Now a new class of drugs are emerging in treating MCC, which offer hope to patients and clinicians because they may be more effective and more easily tolerated for most patients than traditional therapies. They are immunotherapy drugs that specifically block the PD-1/PD-L1 pathway, which cancers use to make themselves invisible to attack by the body’s immune system. Immunotherapies essentially allow the patient’s own immune system to fight cancer. A recent issue of the New England Journal of Medicine, one of the most prestigious peer-reviewed medical journals, published a study in which investigators looked at patients treated with an anti-PD-1 drug as first-line therapy and recorded a high response rate. Similarly, a recent presentation from the American Society of Clinical Oncology 2016 meeting, one of the largest educational and scientific events in the oncology community, described the high response rate in patients first treated with chemotherapy and then with an anti-PD-L1 drug. In comparison to treatment with chemotherapy, generally patients appear to have longer responses and experience fewer side effects.

“It looks like these responses can be durable,” says Dr. Butler. “It’s early days but it looks like they’re durable.”

Allowing the immune system to attack cancer

Cancers are able to evade attack by the immune system through the PD-1/PD-L1 pathway. Breakthrough immunotherapies work by interrupting some of the self-regulatory systems of the immune response. For instance, if an individual is suffering with the flu, a lot of the illness that they are experiencing is due to an activated immune system. To guard against patients becoming severely ill, the immune system has breaks or checkpoints that prevent the immune response from going out of control. Some cancers will utilize the immune system’s natural checkpoints as a way to fend off the immune attack against cancer itself, so anti-PD-1/PD-L1 drugs work by interrupting that regulatory mechanism and allowing the immune system to attack the cancer.

“These immune modulating agents can cause side effects,” says Dr. Butler. “Nothing comes without a cost but many patients are able to receive these drugs and actually do quite well without any major issues.”

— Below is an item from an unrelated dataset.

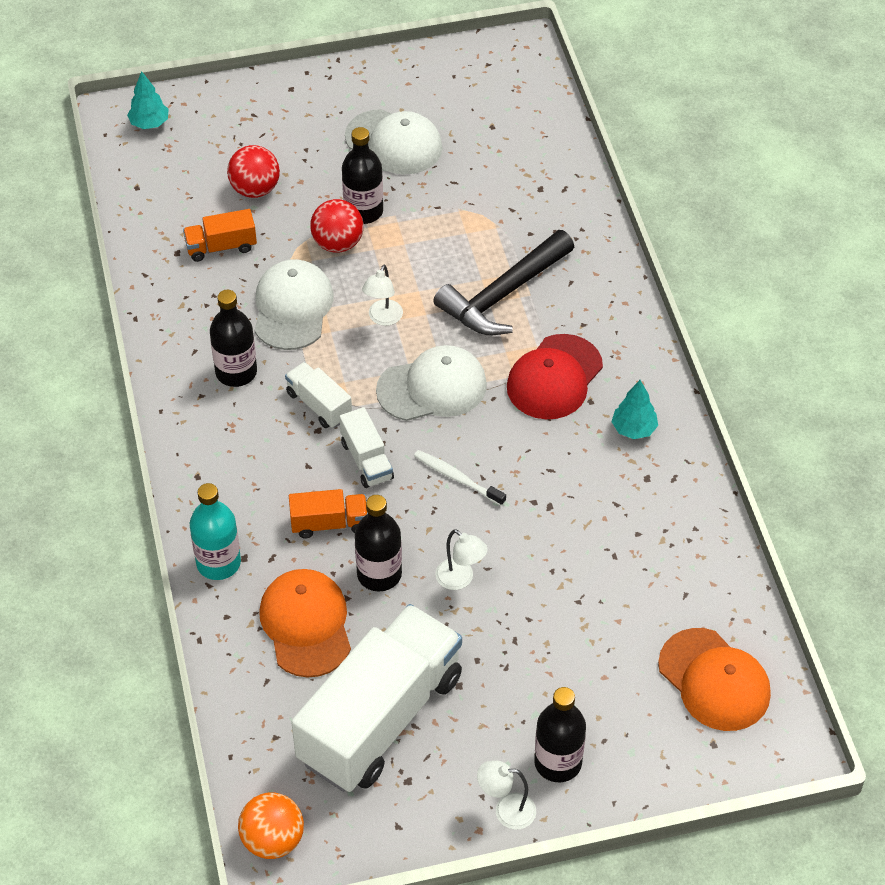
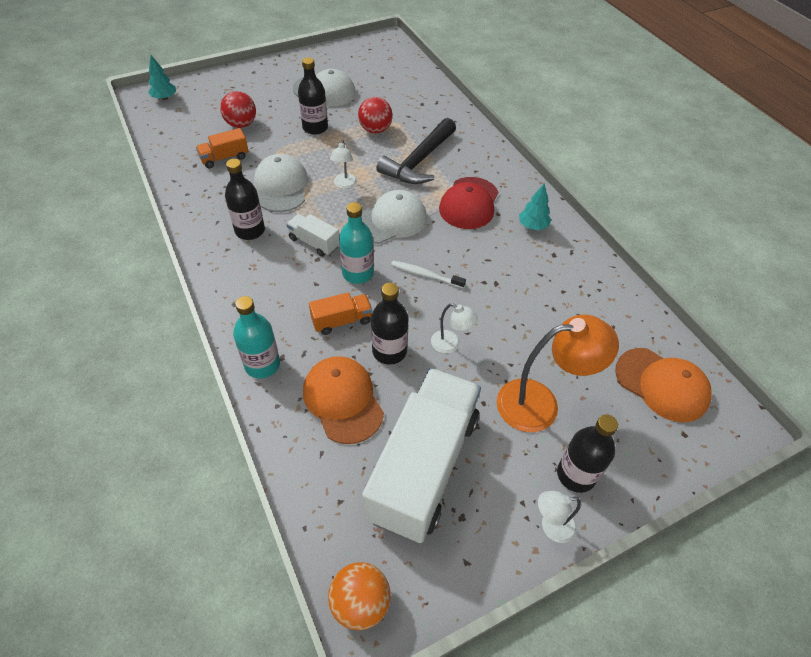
camera: 15 degrees left, 0 degrees up
red ball [310,199,363,252] -> red ball moved to [358,97,393,133]
white truck [339,407,394,488] -> turquoise bottle [339,202,374,284]
none -> orange lamp [496,315,619,432]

The immune system uses multiple mechanisms to activate and inhibit itself and because of the success with using anti-PD-1/PD-L1 drugs to treat not just MCC but many kinds of cancers — lung cancer, melanoma, bladder cancer, and Hodgkin’s lymphoma — researchers are looking at ways to increase the response rate, to figure out why some patients don’t respond as well as others, and to find ways to safely induce higher responses to treatment. The work of the next ten years is to discover ways to boost the body’s immune response to more effectively fight cancer.